It was at Easter this year that I hit the buffers. Breakdown, burnout, work-related stress … it all amounts to the same. I started breaking down in tears at work and continued to do so for the initial few weeks of my resulting sixteen weeks sick leave, until I could feel the stress and the emotions dissipating.
During this time, three ideas, three threads, came together.
For several years, I have said that when I retire, I would like to do a boatbuilding course at the IBTC (International Boatbuilding Training College) in Portsmouth’s Historic Dockyard. One morning, I looked on the IBTC website, and saw that they had an Open Day coming up. I booked a place, keen to see if the course was really what I had hoped it would be.
My Father was a mechanical engineer, then CDT teacher. Metalwork, woodwork, blacksmithing … he did it all, and he amassed a large collection of tools and machines. When he died in 2015, I inherited this collection. I didn’t think I would get into metalworking, so I gave his metal lathe and other such items to The Gosport Shed, but I had a workshop built in our garden, to house my tools and bench, and my Dad’s wood lathe, and his many other tools and machines.
For some time now, I have been yearning to use these tools, and to make things in wood. Although I have started to do some woodturning, it has been hard to find the time to do this, what with the hours I have been working. I resigned myself to the idea that I would have to wait until I have more time in retirement.
During those early weeks of sick leave, I sought advice, support and comfort from my family, and from close and trusted colleagues. One of my younger Partners – well, they’re almost all younger than me – suggested a book on Mindfulness: “Finding Peace in a Frantic World. Knowing my fondness for poetry, she also recommended an anthology of poetry: “The Poetry of Presence.” I ordered them both, and the latter volume arrived on the eve of my visit to the Open Day at the IBTC. That evening, as I let the book fall open at a random page, I came across a poem, written by Judy Sorum Brown, an American lady, who does leadership consultancy work. Here it is:
Wooden Boats
I have a brother who builds wooden boats,
Who knows precisely how a board
Can bend or turn, steamed just exactly
Soft enough so he, with help of friends,
Can shape it to the hull.
The knowledge lies as much
Within his sure hands on the plane
As in his head;
It lies in love of wood and grain,
A rough hand resting on the satin
Of the finished deck.
Is there within us each
Such artistry forgotten
In the cruder tasks
The world requires of us,
The faster modern work
That we have
Turned our life to do?
Could we return to more of craft
Within our lives,
And feel the way the grain of wood runs true,
By letting our hands linger
On the product of our artistry?
Could we recall what we have known
But have forgotten,
The gifts within ourselves,
Each other too,
And thus transform a world
As he and friends do,
Shaping steaming oak boards
Upon the hulls of wooden boats?
As I read this poem, on the eve of my visit to the IBTC, it felt like something of an omen.
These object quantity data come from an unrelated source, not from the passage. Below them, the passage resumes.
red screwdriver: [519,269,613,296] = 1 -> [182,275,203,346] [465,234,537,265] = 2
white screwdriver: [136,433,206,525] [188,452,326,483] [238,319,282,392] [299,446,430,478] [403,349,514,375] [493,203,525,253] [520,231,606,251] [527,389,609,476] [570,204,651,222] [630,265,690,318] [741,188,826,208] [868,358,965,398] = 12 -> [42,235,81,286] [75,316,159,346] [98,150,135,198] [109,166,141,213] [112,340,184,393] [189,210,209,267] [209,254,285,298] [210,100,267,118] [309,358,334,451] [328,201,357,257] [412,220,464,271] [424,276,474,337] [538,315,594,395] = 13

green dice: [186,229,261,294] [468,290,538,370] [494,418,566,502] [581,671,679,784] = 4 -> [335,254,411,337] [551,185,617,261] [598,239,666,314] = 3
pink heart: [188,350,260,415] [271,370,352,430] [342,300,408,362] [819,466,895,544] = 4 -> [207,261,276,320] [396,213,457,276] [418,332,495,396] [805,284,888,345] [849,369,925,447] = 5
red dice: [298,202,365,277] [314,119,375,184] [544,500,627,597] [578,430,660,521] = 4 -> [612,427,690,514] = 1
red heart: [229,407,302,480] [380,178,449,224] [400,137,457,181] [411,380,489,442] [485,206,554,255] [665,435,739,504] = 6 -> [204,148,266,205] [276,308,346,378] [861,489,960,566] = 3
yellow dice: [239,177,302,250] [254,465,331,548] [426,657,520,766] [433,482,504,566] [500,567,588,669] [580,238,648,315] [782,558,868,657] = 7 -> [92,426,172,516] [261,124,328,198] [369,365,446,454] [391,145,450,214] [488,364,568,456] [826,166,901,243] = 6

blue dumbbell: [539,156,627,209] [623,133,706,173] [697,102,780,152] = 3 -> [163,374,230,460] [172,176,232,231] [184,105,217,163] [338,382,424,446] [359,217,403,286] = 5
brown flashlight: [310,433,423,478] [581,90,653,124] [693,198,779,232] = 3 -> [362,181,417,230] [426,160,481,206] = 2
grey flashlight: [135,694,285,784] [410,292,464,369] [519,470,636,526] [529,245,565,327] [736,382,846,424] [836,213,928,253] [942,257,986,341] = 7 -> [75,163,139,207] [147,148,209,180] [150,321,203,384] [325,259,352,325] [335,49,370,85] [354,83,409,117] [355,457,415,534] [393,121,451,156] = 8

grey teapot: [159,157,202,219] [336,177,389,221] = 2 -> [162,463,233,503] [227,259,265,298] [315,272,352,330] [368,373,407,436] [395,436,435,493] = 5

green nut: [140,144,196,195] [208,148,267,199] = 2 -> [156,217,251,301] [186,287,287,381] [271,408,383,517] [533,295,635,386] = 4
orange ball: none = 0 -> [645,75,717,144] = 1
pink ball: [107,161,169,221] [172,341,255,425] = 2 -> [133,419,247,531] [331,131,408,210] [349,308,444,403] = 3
It resonated with all that I envisaged in the art and skill of boatbuilding. Needless to say, I enjoyed the open day immensely, certain that here I would be a round peg in a round hole, happy and fulfilled again, but in a new way: by learning and applying newly-acquired skills; by the satisfaction of crafting something beautiful and functional with my hands, using age old techniques and simple tools – Dad’s tools.
Somehow, these three threads came together that evening: my ambition to work with boats, which I have always loved; my desire to make use of my Father’s tools; and my desire to craft things out of wood. They came together with a poem so timely to my situation, and so resonant with my need, that its discovery seems more than just coincidence.